Hier lassen sich zwei Hauptströme in der E-Demokratie identifizieren: Die Aktionen und Einflüsse der Bürger “von unten” und die Initiativen und Angebote des Staates “von oben”. Letzteres wird oft als Open Government bezeichnet. Dieses Konzept umfasst nicht nur die elektronische Verwaltung, sondern auch die digitale Konsultation, um Verwaltungsprozesse zu vereinfachen und den Bürgern hochwertige Dienstleistungen zu bieten.

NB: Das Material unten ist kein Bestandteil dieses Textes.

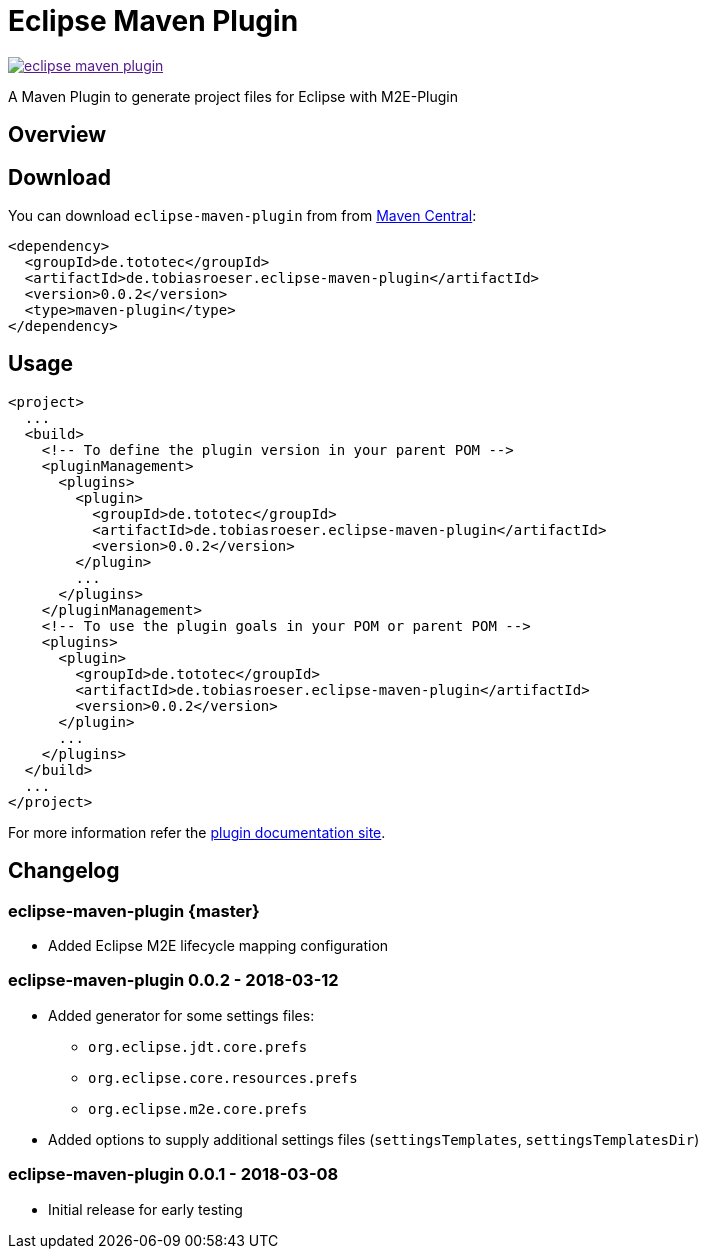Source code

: = Eclipse Maven Plugin
:release-version: 0.0.2
// :site-url: https://lefou.github.io/eclipse-maven-plugin/latest/
:site-url: https://lefou.github.io/eclipse-maven-plugin/{release-version}/

image:https://badges.gitter.im/lefou/eclipse-maven-plugin.svg[link="https://gitter.im/lefou/eclipse-maven-plugin]

A Maven Plugin to generate project files for Eclipse with M2E-Plugin

== Overview

== Download

You can download `eclipse-maven-plugin` from from http://search.maven.org/#search%7Cgav%7C1%7Cg%3A%22de.tototec%22%20AND%20a%3A%22de.tobiasroeser.eclipse-maven-plugin%22[Maven Central]:


[source,xml,subs="attributes,verbatim"]
----
<dependency>
  <groupId>de.tototec</groupId>
  <artifactId>de.tobiasroeser.eclipse-maven-plugin</artifactId>
  <version>{release-version}</version>
  <type>maven-plugin</type>
</dependency>
----

== Usage


[source,xml,subs="attributes,verbatim"]
----
<project>
  ...
  <build>
    <!-- To define the plugin version in your parent POM -->
    <pluginManagement>
      <plugins>
        <plugin>
          <groupId>de.tototec</groupId>
          <artifactId>de.tobiasroeser.eclipse-maven-plugin</artifactId>
          <version>{release-version}</version>
        </plugin>
        ...
      </plugins>
    </pluginManagement>
    <!-- To use the plugin goals in your POM or parent POM -->
    <plugins>
      <plugin>
        <groupId>de.tototec</groupId>
        <artifactId>de.tobiasroeser.eclipse-maven-plugin</artifactId>
        <version>{release-version}</version>
      </plugin>
      ...
    </plugins>
  </build>
  ...
</project>
----

For more information refer the https://lefou.github.io/eclipse-maven-plugin/{release-version}/[plugin documentation site].

== Changelog

=== eclipse-maven-plugin {master}

* Added Eclipse M2E lifecycle mapping configuration

=== eclipse-maven-plugin 0.0.2 - 2018-03-12

* Added generator for some settings files:
** `org.eclipse.jdt.core.prefs`
** `org.eclipse.core.resources.prefs`
** `org.eclipse.m2e.core.prefs`
* Added options to supply additional settings files (`settingsTemplates`, `settingsTemplatesDir`)


=== eclipse-maven-plugin 0.0.1 - 2018-03-08

* Initial release for early testing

In Bezug auf die E-Demokratie spielt auch die Piratenpartei, oft als “Internet-Partei” bezeichnet, eine bedeutende Rolle. Ein zentrales Anliegen der Partei ist die informationelle Selbstbestimmung, wobei sie sich inhaltlich stark auf digitale Kommunikationstechnologien konzentriert. Ein besonderes Merkmal der Partei ist ihr Engagement für das Konzept der Liquid Democracy – eine innovative Form der demokratischen Entscheidungsfindung.
Liquid Democracy, so Roleff, kann als Mischform von repräsentativer und direkter Demokratie betrachtet werden. Es ermöglicht Bürgern, ihre Stimme je nach Situation entweder zu delegieren oder selbst abzugeben. Die Piratenpartei verwendet die Software “Liquid Feedback”, um Netzentscheidungen in der Partei zu treffen.
Ein Hauptproblem, das der E-Demokratie im Weg steht, ist die digitale Spaltung. Wie bereits erwähnt, sind nicht alle Bürgerinnen und Bürger gleichermaßen online. Ältere Generationen, Menschen mit geringerem Bildungsstand oder Einkommen sind weniger wahrscheinlich im Internet aktiv. Dies schafft eine Diskrepanz zwischen denen, die von den Vorteilen der E-Demokratie profitieren können, und denen, die ausgeschlossen sind. Somit besteht die Gefahr, dass der demokratische Prozess weiterhin von jenen dominiert wird, die digital aktiver sind.
Trotz der genannten Herausforderungen bietet die E-Demokratie immense Chancen:
Die Zukunft der E-Demokratie in Deutschland und weltweit sieht vielversprechend aus. Mit der weiteren Digitalisierung der Gesellschaft und der Entwicklung neuer Technologien werden auch die Möglichkeiten der E-Demokratie wachsen. Dabei sollte jedoch stets darauf geachtet werden, dass die Technologie zum Wohl der Bürger und nicht zu ihrer Marginalisierung eingesetzt wird.
Es bleibt spannend zu beobachten, wie sich die E-Demokratie in den kommenden Jahren entwickelt und welche neuen Möglichkeiten und Herausforderungen sich daraus ergeben. Ein Ding ist sicher: Die Digitalisierung wird die Art und Weise, wie wir Demokratie verstehen und leben, nachhaltig verändern.